I got a new laptop to play with and tried this. (Actually, it's old; someone was going to dispose of it... Quad 4s are old rubbish these days here.) :lol:

Seamonkey and LibreOffice take 5 to 6 seconds to open on this machine.

I compiled the latest Hiawatha Webserver in 702 but the package works for me with this. You can find it here... http://murga-linux.com/puppy/viewtopic. ... &start=133

TeX Dog
Posts: 287
Joined: Wed 06 Jul 2016, 17:57

#99 Post by TeX Dog »

chapchap70 wrote:I got a new laptop to play with and tried this. (Actually, it's old; someone was going to dispose of it... Quad 4s are old rubbish these days here.) :lol:

Seamonkey and LibreOffice take 5 to 6 seconds to open on this machine.

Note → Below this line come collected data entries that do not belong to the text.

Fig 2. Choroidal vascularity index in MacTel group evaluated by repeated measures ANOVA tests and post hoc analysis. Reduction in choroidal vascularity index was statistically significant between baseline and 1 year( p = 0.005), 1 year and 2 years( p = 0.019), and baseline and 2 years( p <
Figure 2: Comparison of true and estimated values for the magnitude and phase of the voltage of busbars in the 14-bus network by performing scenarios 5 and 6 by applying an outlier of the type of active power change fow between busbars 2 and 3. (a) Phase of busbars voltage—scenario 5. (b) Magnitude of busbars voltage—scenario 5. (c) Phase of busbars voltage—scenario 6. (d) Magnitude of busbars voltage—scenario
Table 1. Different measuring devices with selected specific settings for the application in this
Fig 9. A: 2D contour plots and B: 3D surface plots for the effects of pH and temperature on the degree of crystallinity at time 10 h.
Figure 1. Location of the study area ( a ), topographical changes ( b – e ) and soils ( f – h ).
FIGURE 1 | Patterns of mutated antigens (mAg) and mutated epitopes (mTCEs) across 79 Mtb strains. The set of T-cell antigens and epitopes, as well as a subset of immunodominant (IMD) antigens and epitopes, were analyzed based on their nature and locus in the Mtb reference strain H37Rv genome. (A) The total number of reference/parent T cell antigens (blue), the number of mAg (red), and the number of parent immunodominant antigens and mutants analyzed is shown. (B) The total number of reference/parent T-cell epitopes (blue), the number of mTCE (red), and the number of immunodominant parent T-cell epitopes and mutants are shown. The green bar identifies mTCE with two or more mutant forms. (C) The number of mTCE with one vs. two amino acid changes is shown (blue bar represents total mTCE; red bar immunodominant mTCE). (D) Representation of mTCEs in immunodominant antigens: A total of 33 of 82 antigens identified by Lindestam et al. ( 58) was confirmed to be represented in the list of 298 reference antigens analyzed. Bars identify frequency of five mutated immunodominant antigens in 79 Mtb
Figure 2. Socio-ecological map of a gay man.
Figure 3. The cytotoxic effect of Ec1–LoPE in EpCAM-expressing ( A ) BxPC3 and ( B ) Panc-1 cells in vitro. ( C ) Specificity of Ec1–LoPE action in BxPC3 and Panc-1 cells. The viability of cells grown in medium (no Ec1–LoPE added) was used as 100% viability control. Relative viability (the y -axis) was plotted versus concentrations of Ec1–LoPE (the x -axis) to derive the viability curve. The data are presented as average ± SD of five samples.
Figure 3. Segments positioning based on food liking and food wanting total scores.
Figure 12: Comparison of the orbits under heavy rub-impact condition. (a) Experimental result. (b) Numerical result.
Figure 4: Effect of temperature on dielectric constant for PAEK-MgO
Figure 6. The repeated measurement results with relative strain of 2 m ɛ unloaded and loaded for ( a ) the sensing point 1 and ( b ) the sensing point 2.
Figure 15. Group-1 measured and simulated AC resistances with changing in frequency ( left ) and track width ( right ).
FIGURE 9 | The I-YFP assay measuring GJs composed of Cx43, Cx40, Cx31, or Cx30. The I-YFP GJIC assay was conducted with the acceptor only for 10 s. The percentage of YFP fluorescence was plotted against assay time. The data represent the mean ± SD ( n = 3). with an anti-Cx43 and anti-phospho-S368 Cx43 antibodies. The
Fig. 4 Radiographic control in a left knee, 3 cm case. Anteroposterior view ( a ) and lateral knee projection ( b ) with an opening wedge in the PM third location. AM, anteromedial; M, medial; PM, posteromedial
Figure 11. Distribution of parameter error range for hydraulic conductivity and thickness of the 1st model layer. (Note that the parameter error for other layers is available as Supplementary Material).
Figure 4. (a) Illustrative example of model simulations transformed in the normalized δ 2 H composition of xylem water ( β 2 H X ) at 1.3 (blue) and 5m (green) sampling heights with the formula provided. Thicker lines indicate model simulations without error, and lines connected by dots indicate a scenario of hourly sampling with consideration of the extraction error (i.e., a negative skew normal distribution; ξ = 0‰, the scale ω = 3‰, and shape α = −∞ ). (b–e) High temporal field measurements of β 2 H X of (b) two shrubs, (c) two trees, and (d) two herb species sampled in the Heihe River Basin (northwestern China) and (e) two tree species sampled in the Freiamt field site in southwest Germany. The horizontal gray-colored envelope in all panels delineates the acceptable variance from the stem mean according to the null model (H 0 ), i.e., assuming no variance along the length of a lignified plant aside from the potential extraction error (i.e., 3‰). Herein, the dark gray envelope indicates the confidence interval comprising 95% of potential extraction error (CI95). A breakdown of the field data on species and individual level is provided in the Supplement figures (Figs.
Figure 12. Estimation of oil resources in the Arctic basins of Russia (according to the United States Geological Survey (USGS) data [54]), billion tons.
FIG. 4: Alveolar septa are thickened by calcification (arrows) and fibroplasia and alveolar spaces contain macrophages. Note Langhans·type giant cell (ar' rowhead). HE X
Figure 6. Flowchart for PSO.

I compiled the latest Hiawatha Webserver in 702 but the package works for me with this. You can find it here... http://murga-linux.com/puppy/viewtopic. ... &start=133
Is that fast for you? Do you want it near instant? there are not much talked about boot flags but if you have over 2G RAM there are faster options built in. How ever coming from windows or other bloated linuxes that does seem fast to some, its slow to me :P

chapchap70
Posts: 210
Joined: Thu 18 Nov 2010, 05:39
Location: The Island Of Long (NY, USA)

#100 Post by chapchap70 »

Is that fast for you? Do you want it near instant? there are not much talked about boot flags but if you have over 2G RAM there are faster options built in. How ever coming from windows or other bloated linuxes that does seem fast to some, its slow to me :P
Actually, the 5 to 6 second time was the first time opening the apps. LibreOffice opens for me in 2 to 3 seconds and SeaMonkey is a little slower.